Now Reading: What’s Ahead for EHRs: Experts weigh in – California Healthcare Foundation

Throughout my career, when I have seen a report about experts weighing in on anything in medicine, I have typically been leery, because I always seemed to be at odds with the conventional wisdom, especially around patient-centeredness (or lack thereof). This has been especially true for health information technology for me.

I remember being a pioneering member of the CCHIT workgroup on personal health records (yes, there was one), and being the odd person in the room who said, “EHRs are for patients.” Conventional wisdom at the time was “EHRs are for doctors.
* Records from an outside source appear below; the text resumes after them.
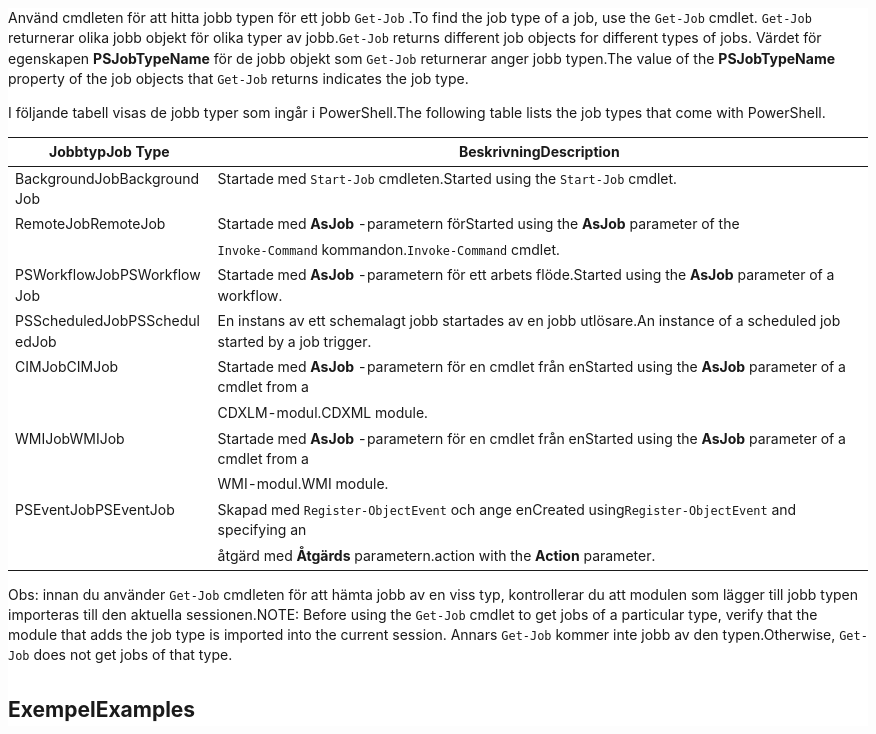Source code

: <span data-ttu-id="01e3d-185">Använd cmdleten för att hitta jobb typen för ett jobb `Get-Job` .</span><span class="sxs-lookup"><span data-stu-id="01e3d-185">To find the job type of a job, use the `Get-Job` cmdlet.</span></span> <span data-ttu-id="01e3d-186">`Get-Job` returnerar olika jobb objekt för olika typer av jobb.</span><span class="sxs-lookup"><span data-stu-id="01e3d-186">`Get-Job` returns different job objects for different types of jobs.</span></span> <span data-ttu-id="01e3d-187">Värdet för egenskapen **PSJobTypeName** för de jobb objekt som `Get-Job` returnerar anger jobb typen.</span><span class="sxs-lookup"><span data-stu-id="01e3d-187">The value of the **PSJobTypeName** property of the job objects that `Get-Job` returns indicates the job type.</span></span>

<span data-ttu-id="01e3d-188">I följande tabell visas de jobb typer som ingår i PowerShell.</span><span class="sxs-lookup"><span data-stu-id="01e3d-188">The following table lists the job types that come with PowerShell.</span></span>

|    <span data-ttu-id="01e3d-189">Jobbtyp</span><span class="sxs-lookup"><span data-stu-id="01e3d-189">Job Type</span></span>    |                       <span data-ttu-id="01e3d-190">Beskrivning</span><span class="sxs-lookup"><span data-stu-id="01e3d-190">Description</span></span>                        |
| -------------- | -------------------------------------------------------- |
| <span data-ttu-id="01e3d-191">BackgroundJob</span><span class="sxs-lookup"><span data-stu-id="01e3d-191">BackgroundJob</span></span>  | <span data-ttu-id="01e3d-192">Startade med `Start-Job` cmdleten.</span><span class="sxs-lookup"><span data-stu-id="01e3d-192">Started using the `Start-Job` cmdlet.</span></span>                    |
| <span data-ttu-id="01e3d-193">RemoteJob</span><span class="sxs-lookup"><span data-stu-id="01e3d-193">RemoteJob</span></span>      | <span data-ttu-id="01e3d-194">Startade med **AsJob** -parametern för</span><span class="sxs-lookup"><span data-stu-id="01e3d-194">Started using the **AsJob** parameter of the</span></span>             |
|                | <span data-ttu-id="01e3d-195">`Invoke-Command` kommandon.</span><span class="sxs-lookup"><span data-stu-id="01e3d-195">`Invoke-Command` cmdlet.</span></span>                                 |
| <span data-ttu-id="01e3d-196">PSWorkflowJob</span><span class="sxs-lookup"><span data-stu-id="01e3d-196">PSWorkflowJob</span></span>  | <span data-ttu-id="01e3d-197">Startade med **AsJob** -parametern för ett arbets flöde.</span><span class="sxs-lookup"><span data-stu-id="01e3d-197">Started using the **AsJob** parameter of a workflow.</span></span>     |
| <span data-ttu-id="01e3d-198">PSScheduledJob</span><span class="sxs-lookup"><span data-stu-id="01e3d-198">PSScheduledJob</span></span> | <span data-ttu-id="01e3d-199">En instans av ett schemalagt jobb startades av en jobb utlösare.</span><span class="sxs-lookup"><span data-stu-id="01e3d-199">An instance of a scheduled job started by a job trigger.</span></span> |
| <span data-ttu-id="01e3d-200">CIMJob</span><span class="sxs-lookup"><span data-stu-id="01e3d-200">CIMJob</span></span>         | <span data-ttu-id="01e3d-201">Startade med **AsJob** -parametern för en cmdlet från en</span><span class="sxs-lookup"><span data-stu-id="01e3d-201">Started using the **AsJob** parameter of a cmdlet from a</span></span> |
|                | <span data-ttu-id="01e3d-202">CDXLM-modul.</span><span class="sxs-lookup"><span data-stu-id="01e3d-202">CDXML module.</span></span>                                            |
| <span data-ttu-id="01e3d-203">WMIJob</span><span class="sxs-lookup"><span data-stu-id="01e3d-203">WMIJob</span></span>         | <span data-ttu-id="01e3d-204">Startade med **AsJob** -parametern för en cmdlet från en</span><span class="sxs-lookup"><span data-stu-id="01e3d-204">Started using the **AsJob** parameter of a cmdlet from a</span></span> |
|                | <span data-ttu-id="01e3d-205">WMI-modul.</span><span class="sxs-lookup"><span data-stu-id="01e3d-205">WMI module.</span></span>                                              |
| <span data-ttu-id="01e3d-206">PSEventJob</span><span class="sxs-lookup"><span data-stu-id="01e3d-206">PSEventJob</span></span>     | <span data-ttu-id="01e3d-207">Skapad med `Register-ObjectEvent` och ange en</span><span class="sxs-lookup"><span data-stu-id="01e3d-207">Created using`Register-ObjectEvent` and specifying an</span></span>    |
|                | <span data-ttu-id="01e3d-208">åtgärd med **Åtgärds** parametern.</span><span class="sxs-lookup"><span data-stu-id="01e3d-208">action with the **Action** parameter.</span></span>                    |

<span data-ttu-id="01e3d-209">Obs: innan du använder `Get-Job` cmdleten för att hämta jobb av en viss typ, kontrollerar du att modulen som lägger till jobb typen importeras till den aktuella sessionen.</span><span class="sxs-lookup"><span data-stu-id="01e3d-209">NOTE: Before using the `Get-Job` cmdlet to get jobs of a particular type, verify that the module that adds the job type is imported into the current session.</span></span>
<span data-ttu-id="01e3d-210">Annars `Get-Job` kommer inte jobb av den typen.</span><span class="sxs-lookup"><span data-stu-id="01e3d-210">Otherwise, `Get-Job` does not get jobs of that type.</span></span>

## <a name="examples"></a><span data-ttu-id="01e3d-211">Exempel</span><span class="sxs-lookup"><span data-stu-id="01e3d-211">Examples</span></span>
PHRs for patients.” We all know how separate but (in)equal tends to work out…just ask people in California or Washington State this week.

And actually thanks to the persistence of social media, I located my first blog post about this workgroup. I guess I wasn’t just a member, I was Co-Chair of said workgroup (See: Serving on the Personal Health Records Work Group – Certification Commission for Healthcare Information Technology, June 10, 2008). My opening post didn’t say much about this, but the comments say quite a bit about the concern of people at the time regarding this separation. I was concerned, too.

So now I’m quoted in an expert weighs in piece, and I’m a lot less leery, not because of me, but because of everyone else. Look at what these awesome experts are saying:

(Next generation of EHRs will offer) Greater emphasis on patient-centeredness to encourage patient engagement in care decisions and communication with providers.


“We’re now seeing more patient engagement than ever before,” (Indu) Subaiya said, noting that the meaningful use requirement for after-visit summaries for example, has already increased patient involvement beyond what was typical two years ago (prior to stage 1 implementation). Some of the experts suggested that more aspects of stage 1 should have been patient- centered, and that patients should play a bigger role in conversations concerning the components of meaningful use stages 2 and 3.

The above is particularly cool because I recall at the time that MU Stage 1 was first developed that people were worried it was TOO supportive of patient and family interaction. Next:

Many of the experts interviewed said they believe the future of health care should be rooted in patient-centeredness, and that EHR systems could go far
beyond the mandates of meaningful use in promoting patient-centeredness.

and one more:

Kaiser Permanente’s success demonstrates that future EHRs must go far beyond their roots in documentation and billing. The next generation of systems will not only advance
in the capture and integration of clinical data, but also represent a key point of engagement for providers or health coaches to help “activate” patients.

The above is not a quote from me, it’s a statement in the piece.

The report starts with a marker in time, the 1982 introduction of the compact disc. Well done, California Healthcare Foundation (and authors from Booz Allen Hamilton), in bringing the conventional wisdom forward ahead 30 years later, that EHRs are for patients, too.

Fire up your Fleetwood Mac collection and celebrate.

Oh, PS, California Healthcare Foundation now has a commenting system attached to their reports, feel free to post comments here of course, and/or  also where the report is published, to provide feedback on this piece.